La première fois a été à la suite d'une séparation, puis la seconde fut après le suicide d'un proche. Elle y a passé près de trois semaines.

« On ne peut pas nécessairement se tourner vers n'importe qui, dans ces moments-là. »

— Une citation de  Rachel Perreault

J'y allais le soir, je dormais là et j'allais chercher ma sécurité. Le lendemain j'avais une rencontre, je quittais [l'organisme] et j'allais faire mes choses à la maison, mes petites affaires et mes commissions, décrit-elle.

Rachel Perreault fait maintenant partie du conseil d'administration de l'organisme. J'avais le goût de donner ce temps-là. J'étais reconnaissante de ce que j'avais reçu et j'avais envie de le redonner, reconnaît-elle.

La rareté de main-d'œuvre menace les services de l'organisme

L'organisme doit toutefois faire face à la rareté de main-d'œuvre.

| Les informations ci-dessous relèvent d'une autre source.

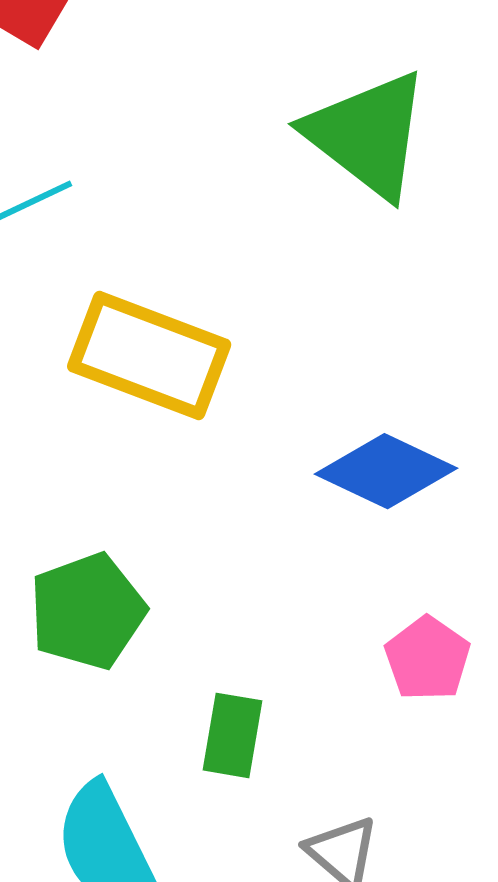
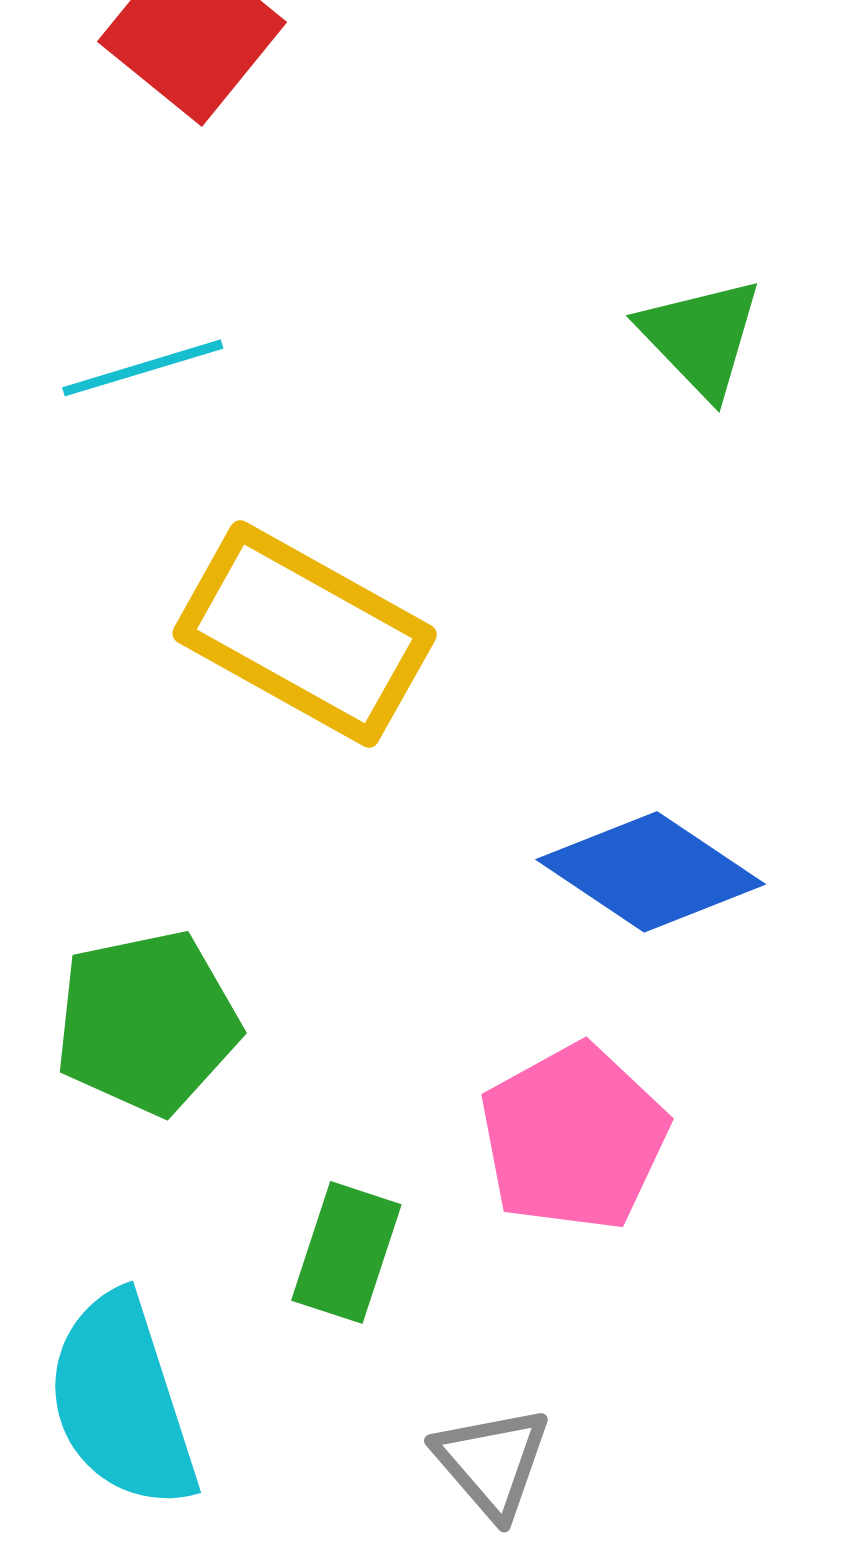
green triangle: (367, 135) -> (701, 337), size x0.6
pink pentagon: (428, 659) -> (574, 1138), moved, size x1.4

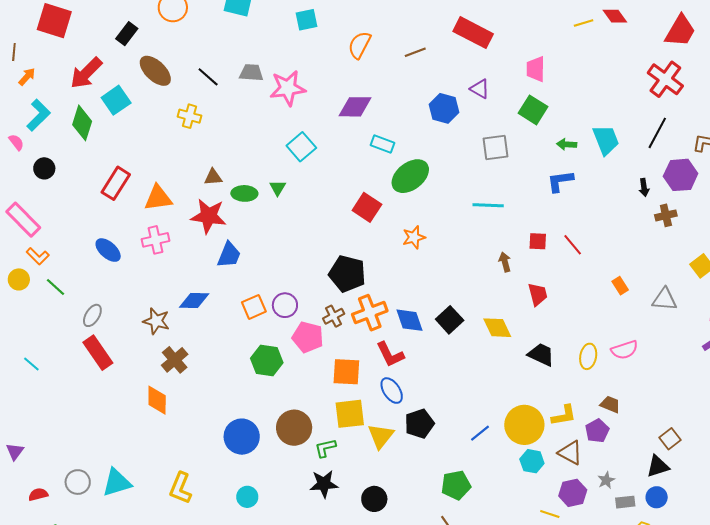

On va devoir, à un moment donné, dire : "On ferme un mois, on ferme un mois et demi". On ne peut pas continuer 365 jours par an comme ça. Alors là, ça va avoir des impacts majeurs, estime la directrice de la Bouffée d'Air.

L'organisme souhaite trouver un ou deux intervenants supplémentaires dans les prochains jours, faute de quoi il pourrait ne plus être en mesure d'offrir ses services la fin de semaine.